• The task: According to Dr. Katzman in the hearing transcript, what three things do Karzai and his successor care about?

Text block: Begin

Inevitably, the answer is no, from the male commanders 
themselves.
    And really, that is the way that you can force this change, 
both from the top down and the bottom up. So I think, you know, 
I won't comment on the PRT issue. I have maybe some of my own 
personal perspectives on that, but I certainly think that the 
assisting NGO community is a solid pathway forward on this.
    Ms. Tsongas. Mr. Katzman, quickly.
    Dr. Katzman. Well, I mean, I think we have been talking a 
lot about incentives. What does Karzai care about and what is 
his successor going to care about? Three things: arms, money 
and Pakistan. To force change on the Afghans, you need to go 
with those core interests if you want to get them to make 
reforms and keep the reforms that have been made on women 
going, on corruption. It could be anything--education, 
corruption, women. You need to work those core interests that 
they have.
    They want protection against Pakistan. They want F-16 
combat aircraft, which they are probably not going to get 
because they can't fly them. And they want a guarantee of U.S. 
money for the Afghan National Security Forces and the economy. 
So those are your levers that you are basically working with.
    The work that the NGOs are doing are great, and the problem 
is prospectively, when we are not there to basically ride them 
and oversee what the Afghans are doing. A lot of that is going 
to deteriorate. So you have to find ways to make it in their 
interest to continue that work after there are not 85,000 U.S. 
troops in Afghanistan, when there are only 8,000 U.S. troops in 
Afghanistan. That is the key to consider, I think.
    Ms. Tsongas. Thank you.
    Mrs. Roby. Okay. Just a few comments, you know, as we close 
here. You know, I just want to say first of all the women that 
were here today, all of us, have spent time, and 36 hours in 
theater is never enough time, in the--you know, only visiting 
that country once a year. But I can tell you all of us as wives 
and mothers who have little experience, if any, overcoming 
adversity on this level, as we watch these women who struggle, 
this has, you know, become a deeply personal issue for all of 
us here, particularly when you are meeting their children and 
getting to spend time with them in their country.
    And I just want to make one other comment about, you know, 
we say women and little girls, but this is just as much about 
the little boys, too. And, you know, in a country where we have 
seen life expectancy increase in a country that has been at war 
for 30-plus years, you have a generation or more that have 
never known anything but what they see every day. And, you 
know, I think it is very important to educate--not just to 
worry about the education of the little girls, but to educate 
the little boys, too, and about respecting the little girls in 
a different way.
    And so, again, I just wanted to express, you know, my--Niki 
and I were talking on the way back. I mean, you just to be 
there and to look these women in the eye and, you know, hear 
their personal stories of their struggle, it makes it very, 
very real to all of us who have participated in this hearing 
today.

Text block: End
Information: Begin

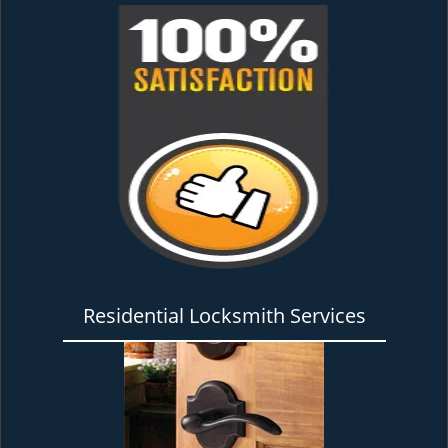
Residential Locksmith Services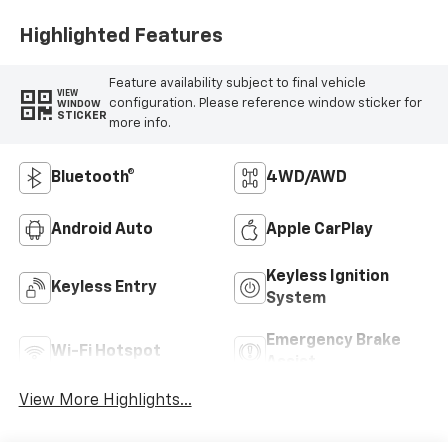
Highlighted Features
Feature availability subject to final vehicle
VIEW
configuration. Please reference window sticker for
WINDOW
STICKER
more info.
Bluetooth®
4WD/AWD
Android Auto
Apple CarPlay
Keyless Ignition
Keyless Entry
System
Emergency Brake
Wi-Fi Hotspot
Assist
View More Highlights...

Information: End

• Reply to the exercise: Arms, money and Pakistan.